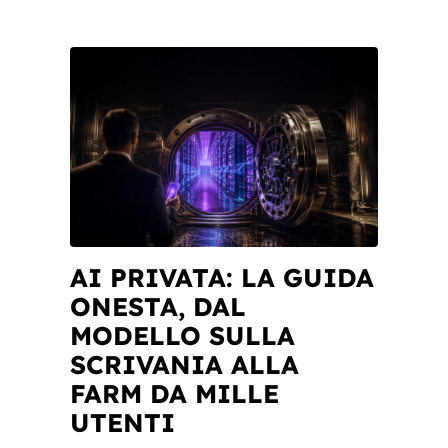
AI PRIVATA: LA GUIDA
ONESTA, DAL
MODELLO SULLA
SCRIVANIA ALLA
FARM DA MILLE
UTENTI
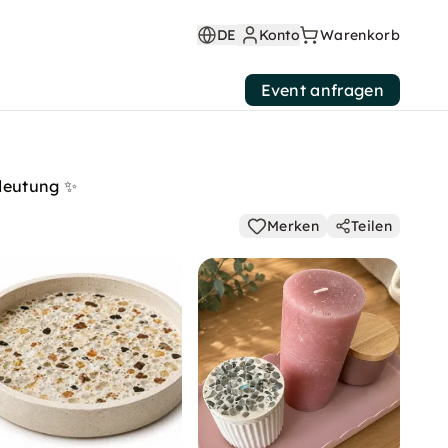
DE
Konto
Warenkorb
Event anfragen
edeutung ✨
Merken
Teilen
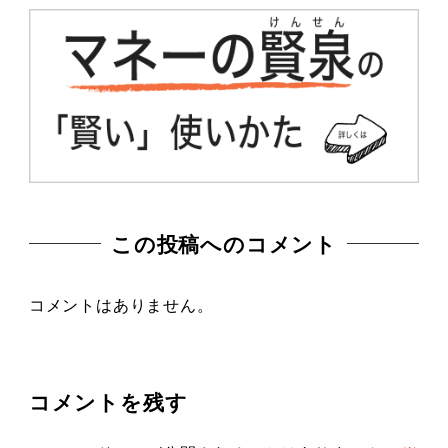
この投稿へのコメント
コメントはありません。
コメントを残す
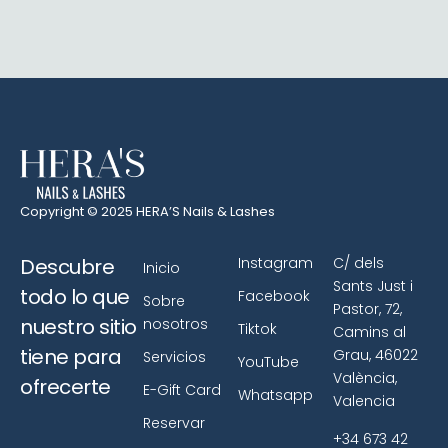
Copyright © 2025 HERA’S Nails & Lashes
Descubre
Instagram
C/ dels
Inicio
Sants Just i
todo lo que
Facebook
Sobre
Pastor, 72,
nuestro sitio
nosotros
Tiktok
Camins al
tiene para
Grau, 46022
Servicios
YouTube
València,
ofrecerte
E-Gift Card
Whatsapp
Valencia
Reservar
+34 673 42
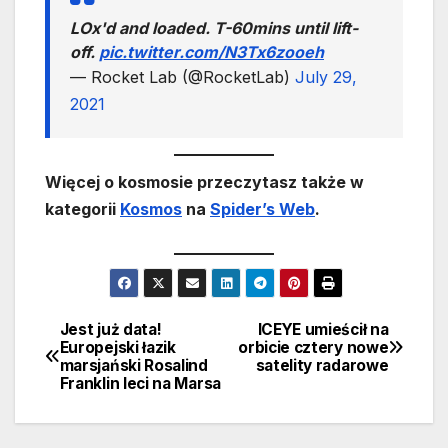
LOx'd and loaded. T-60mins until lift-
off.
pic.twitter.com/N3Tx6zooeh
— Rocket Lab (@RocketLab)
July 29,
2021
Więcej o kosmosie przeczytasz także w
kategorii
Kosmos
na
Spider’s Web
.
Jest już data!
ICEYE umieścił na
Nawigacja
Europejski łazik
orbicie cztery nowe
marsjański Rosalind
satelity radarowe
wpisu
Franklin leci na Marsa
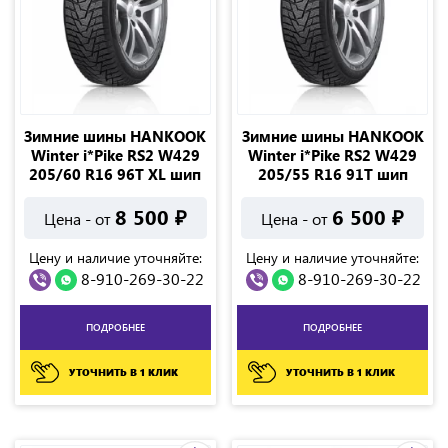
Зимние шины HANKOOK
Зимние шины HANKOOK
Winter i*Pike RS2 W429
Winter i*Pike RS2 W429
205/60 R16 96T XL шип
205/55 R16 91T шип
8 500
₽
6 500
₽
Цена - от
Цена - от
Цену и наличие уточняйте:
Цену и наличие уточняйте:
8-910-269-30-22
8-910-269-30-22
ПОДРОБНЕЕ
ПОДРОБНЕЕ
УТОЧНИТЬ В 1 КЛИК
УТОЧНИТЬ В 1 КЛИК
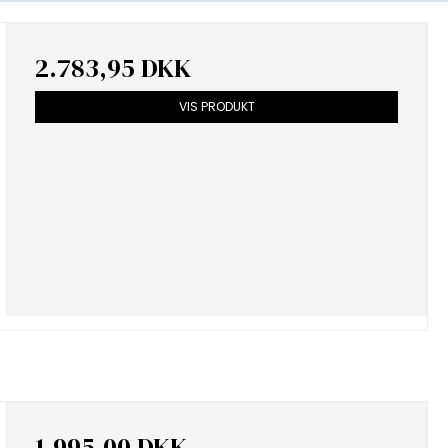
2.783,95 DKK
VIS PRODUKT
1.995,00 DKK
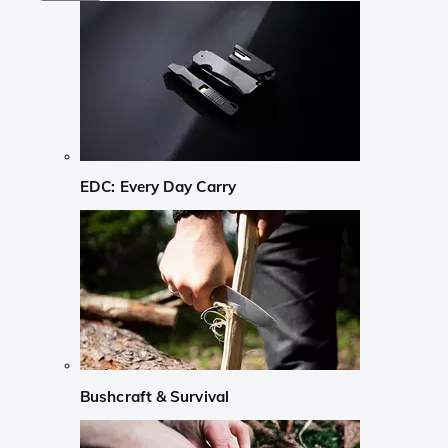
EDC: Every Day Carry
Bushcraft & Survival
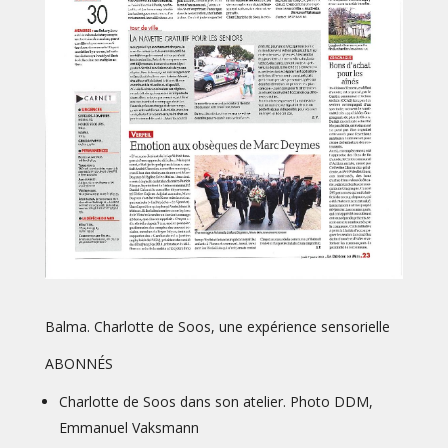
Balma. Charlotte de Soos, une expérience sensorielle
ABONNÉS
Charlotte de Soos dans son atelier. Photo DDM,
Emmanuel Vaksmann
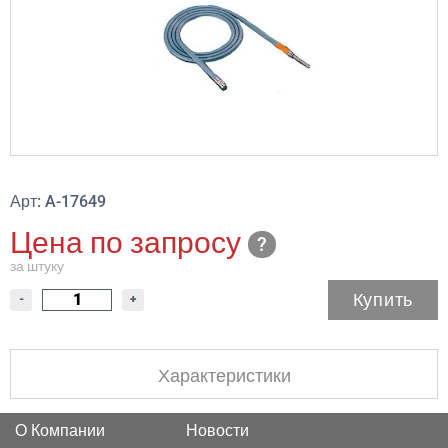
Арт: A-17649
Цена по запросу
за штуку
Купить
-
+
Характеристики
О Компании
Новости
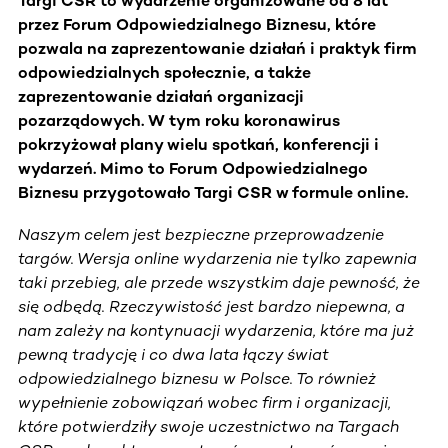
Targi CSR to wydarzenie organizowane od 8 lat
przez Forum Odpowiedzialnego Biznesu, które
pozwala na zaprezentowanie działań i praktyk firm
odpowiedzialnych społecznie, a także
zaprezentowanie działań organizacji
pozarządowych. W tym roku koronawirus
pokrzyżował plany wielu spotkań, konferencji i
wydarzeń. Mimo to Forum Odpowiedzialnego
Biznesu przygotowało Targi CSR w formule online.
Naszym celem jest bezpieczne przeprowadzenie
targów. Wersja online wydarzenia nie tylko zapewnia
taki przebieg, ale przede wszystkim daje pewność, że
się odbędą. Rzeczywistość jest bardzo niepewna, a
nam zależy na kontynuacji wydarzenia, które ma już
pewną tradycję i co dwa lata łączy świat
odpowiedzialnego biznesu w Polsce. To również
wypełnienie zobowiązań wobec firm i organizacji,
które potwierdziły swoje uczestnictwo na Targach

* _What you should do_
Whenever the word "także" occurs in a line above, copy that line.

* _Exercise response_
Więcej o kosmosie przeczytasz także w
odpowiedzialnych społecznie, a także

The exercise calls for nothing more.